Un énorme bras de fer entre les habitants de Kanaleni (quartier de Fomboni) et Halim Toihir Boirariziki sur un problème foncier a fini par la destruction de 60 habitations. Plusieurs familles restent sans abris et le conflit est apparemment loin de toucher à sa fin.
À l’extrémité Sud Ouest de Fomboni, se trouve le quartier Kanaleni. Ici, 60 maisons dont 45 dans lesquelles vivaient des familles ont été détruites la semaine dernière. C’est suite à un conflit foncier qui s’est déclenché plusieurs années après la mort de Toihir Boirariziki, le père de Halim Toihir. Ce fils de Toihir réclame 4 hectares de terrain où habitent ces familles de Kanaleni qui appartiendraient à son défunt père.
Le dossier a eu plusieurs rebondissements au palais de justice de Fomboni avec une première tentative échouée de démolition de ces habitations. Ce qui a été suivi d'une attaque du domicile de Halim Toihir par un groupe de Kanaleni pour destruction mais rapidement maîtrisée par la force de l’ordre, il y a quelques mois de cela.
D'après les témoignages, un premier procès avait donné raison aux occupants de cette parcelle. Mais Halim aurait en sa possession un jugement faisant de lui le propriétaire. Les occupants de Kanaleni persistent à prétendre que ce terrain leur appartient. Leurs ancêtres, selon eux, qui travaillaient à la société Bambao résidaient sur ce terrain et c’est là où ils sont nés et ont grandi.

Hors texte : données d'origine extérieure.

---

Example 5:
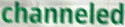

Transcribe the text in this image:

channeledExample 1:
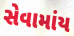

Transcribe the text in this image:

સેવામાંય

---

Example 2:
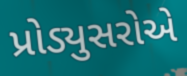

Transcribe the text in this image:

પ્રોડ્યુસરોએ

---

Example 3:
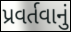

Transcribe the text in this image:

પ્રવર્તવાનું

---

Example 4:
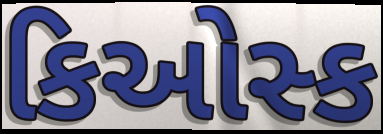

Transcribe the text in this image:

કિઓસ્ક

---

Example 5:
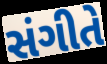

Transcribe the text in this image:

સંગીતે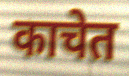
काचेतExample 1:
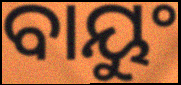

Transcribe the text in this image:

ବାୟୁଂ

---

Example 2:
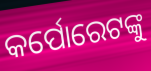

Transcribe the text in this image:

କର୍ପୋରେଟଙ୍କୁ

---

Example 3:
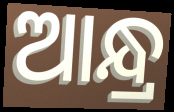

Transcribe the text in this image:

ଆନ୍ଧ୍ର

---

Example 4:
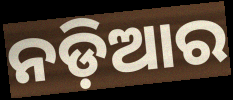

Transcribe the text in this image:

ନଡ଼ିଆର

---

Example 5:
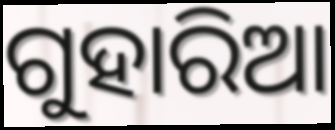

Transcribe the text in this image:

ଗୁହାରିଆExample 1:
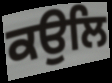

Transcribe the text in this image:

ਕਉਲਿ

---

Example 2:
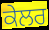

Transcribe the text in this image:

ਕੇਲਰ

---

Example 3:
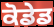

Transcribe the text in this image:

ਕੋਡੇਡ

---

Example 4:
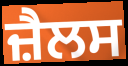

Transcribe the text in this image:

ਜ਼ੈਲਸ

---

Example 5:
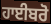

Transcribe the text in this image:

ਹਾਈਬਰੋ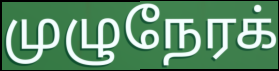
முழுநேரக்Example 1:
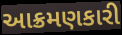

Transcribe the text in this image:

આક્રમણકારી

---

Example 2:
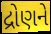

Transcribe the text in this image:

દ્રોણને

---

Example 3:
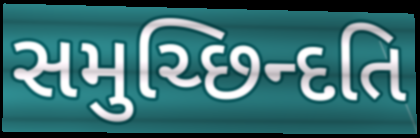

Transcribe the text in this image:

સમુચ્છિન્દતિ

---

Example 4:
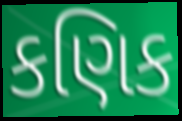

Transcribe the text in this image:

કણિક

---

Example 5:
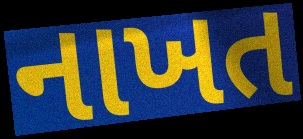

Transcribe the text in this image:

નાખત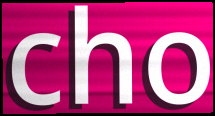
choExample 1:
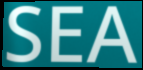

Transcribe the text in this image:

SEA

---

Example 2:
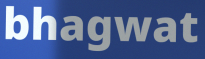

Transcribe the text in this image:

bhagwat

« Après le départ des colons, nos parents ont pris ce terrain de 4 hectares. Et le père de Halim, Mr Toihir Boinariziki de son vivant, avait pris 8 hectares. Ces terrains sont tous bornés depuis cette époque. Ni nous ni lui personne ne possède des documents démontrant que ce terrain lui appartient », témoigne madame Assiati Madi, une des victimes dont la maison a été détruite. « Halim Toihir avec la gendarmerie nationale nous ont laissés aujourd’hui sans abris », déplore-t-elle.

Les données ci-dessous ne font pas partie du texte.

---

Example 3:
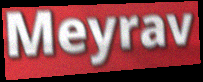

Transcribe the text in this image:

Meyrav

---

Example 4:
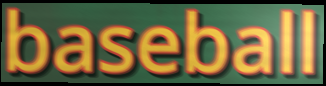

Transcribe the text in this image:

baseball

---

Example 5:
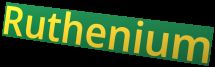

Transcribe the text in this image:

RutheniumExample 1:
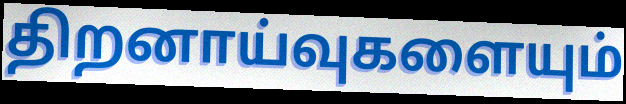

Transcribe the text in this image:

திறனாய்வுகளையும்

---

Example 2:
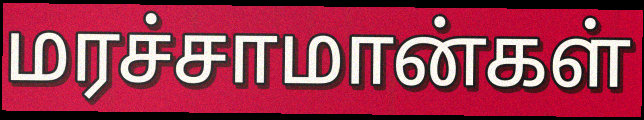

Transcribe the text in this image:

மரச்சாமான்கள்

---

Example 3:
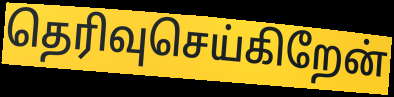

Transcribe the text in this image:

Halim Toihir Boirariziki, quant à lui, dit avoir un acte de propriété de ce terrain que son père avait acheté « et les habitants de Kanaleni avaient un délai de six jours pour déguerpir mais ils ont refusé » dit-il. Ces familles devenues désormais des sans-abris disent n’avoir reçu aucun préavis leur annonçant la démolition de leurs habitations.